This chart or post is not a value judgement on the respective companies, but it looks like that somebody playing the two-stock Canadian railroad industry should be shorting CN and longing CP:
CP Rail’s market cap at present is about CAD$10.1 billion, while CN Rail is at CAD$33.6 billion. In terms of profitability metrics, for the year ended 2010, CP had $651 million income, while CN had $2.1 billion income. Strictly in terms of backward looking P/E, they both scale equivalently which could justify the upper end of the price differential seen by both companies historically.
People trying to get on board the Warren Buffett bandwagon and are too cheap to purchase a Class A share of Berkshire Hathaway (currently $129,538/share) to participating in Burlington Northern are looking at other publicly traded rail options.
These include the following American names:
CSX (NYSE: CSX) – Eastern USA, competes with NSC
Kansas City Southern (NYSE: KSU) – Mid-Southern USA and both sides of Mexico
Norfolk Southern (NYSE: NSC) – Eastern USA, competes with CSX
Union Pacific (NYSE: UNP) – Primarily competes with Burlington Northern
In Canada, there are two majors:
CN Rail (TSX: CNR) – Very large network from Prince Rupert and Vancouver on the Pacific to the St. Lawrence River and Halifax to the Atlantic and New Orleans to the Gulf of Mexico.
CP Rail (TSX: CP) – From Vancouver to the St. Lawrence River.
The railways trade at roughly the same valuations – very roughly, around 16-20 times earnings, depending on the company. There are reasons for these earnings differentials, mainly balance sheet factors.
Comparing CNR and CP, CP rail appears to be a tad cheaper right now, but both are relatively expensive for what you are purchasing – a utility-type company that will continue to be very profitable in the future as energy prices increase. They will once again decrease in valuation when the physical amount of goods in the economy slows down, like things did in the second half of 2008.
Although both companies are well run and profitable, they are classic examples of such companies that you would not want to invest in unless if you wanted to invest a huge amount of money in them for the purposes of stability.

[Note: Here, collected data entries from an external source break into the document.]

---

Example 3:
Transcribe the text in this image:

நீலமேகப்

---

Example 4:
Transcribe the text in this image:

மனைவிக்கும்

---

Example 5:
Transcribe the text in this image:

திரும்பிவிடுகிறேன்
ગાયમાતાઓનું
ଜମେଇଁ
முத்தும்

Even then, one would think that waiting for the next recession would give you a better entry point.
Apparently ocean freight rates for various commodities are tumbling simply because of the supply of vessels available to transport such goods.
I know very little about the ocean freight industry other than that internationally based companies, such as Dryships (Nasdaq: DRYS) have exhibited considerable volatility as the market has boomed and now crashed.

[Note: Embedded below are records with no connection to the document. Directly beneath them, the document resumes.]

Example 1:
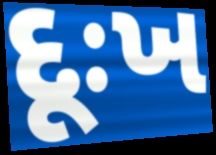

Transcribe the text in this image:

દૂઃખ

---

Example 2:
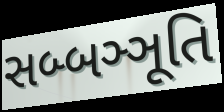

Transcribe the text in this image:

સબ્બઞ્ઞૂતિ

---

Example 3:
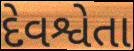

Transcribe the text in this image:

દેવશ્વેતા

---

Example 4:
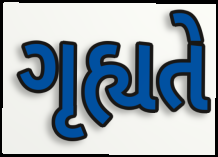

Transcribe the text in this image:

ગૃહ્યતે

The big difference between ocean shipping and land shipping is that inexpensive freight transit can only be performed by railways, while oceans are only limited by the number of ships you can manufacture and port facilities. Trucking is not commercially competitive with rail freight (except for delivery to the “last mile”) and as energy prices continue to rise, rail will continue to be very relevant in the future.
The two large Canadian companies in this space are CN Rail (TSX: CNR) and CP Rail (TSX: CP), both of which are trading at healthy, but not ridiculously overpriced valuations.

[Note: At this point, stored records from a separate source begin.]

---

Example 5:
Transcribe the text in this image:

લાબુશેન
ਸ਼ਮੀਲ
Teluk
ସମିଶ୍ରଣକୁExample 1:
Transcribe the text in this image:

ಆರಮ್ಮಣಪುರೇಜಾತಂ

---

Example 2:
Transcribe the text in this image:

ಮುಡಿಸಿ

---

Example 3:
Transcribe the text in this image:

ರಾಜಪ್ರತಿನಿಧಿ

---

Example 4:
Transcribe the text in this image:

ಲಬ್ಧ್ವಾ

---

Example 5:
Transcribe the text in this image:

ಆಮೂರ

CN Rail reported their Q3-2010 result; it indicates they have recovered well from the economic crisis.
Although CN’s equity price is relatively high in terms of the cash they are able to deliver to shareholders (most notably they are spending about $300M/year above the rate they are amortizing), there are worse places to put “stable” cash – the equity trades more like a bond. This is another example of when people talk about “asset classes” that you cannot just put a blanket on “Canadian equity” and consider every share of every corporation to have the same risk/reward characteristic.
In terms of the actual numbers, the business was able to generate about $2.78 per share of free cash flow over the past 9 months. Annualized, this is about $3.71 in free cash, on top of a $67 equity price justifies the “relatively high” remark with respect to valuation.
Despite the high price (which is very near all-time highs), it is likely that CN’s total return over the next 10 years will outperform the equivalent Canadian 10-year bond, which yields 2.74%. The railways (CN and CP Rail) will likely be successful cash generating entities as long as Canada and the USA remain politically stable, and also are a benefactor of high energy prices – freight rail competes very well against trucking when it comes to goods movement.
Unlike most utilities, all railways have one very valuable piece of paper which is impossible to obtain – the right of way in major urban centres. If you were to give somebody $100 billion from scratch and got them to construct a railway, there is no way you could transform that capital into an income-bearing instrument that would yield better than the government bond. One of those reasons is property acquisition and track right of way – something Warren Buffet was thinking about when he bought out Burlington Northern. The only way you’d be able to get any sort of reasonable return is just to buy the railway outright, but even then the government could step in, citing “national interests”.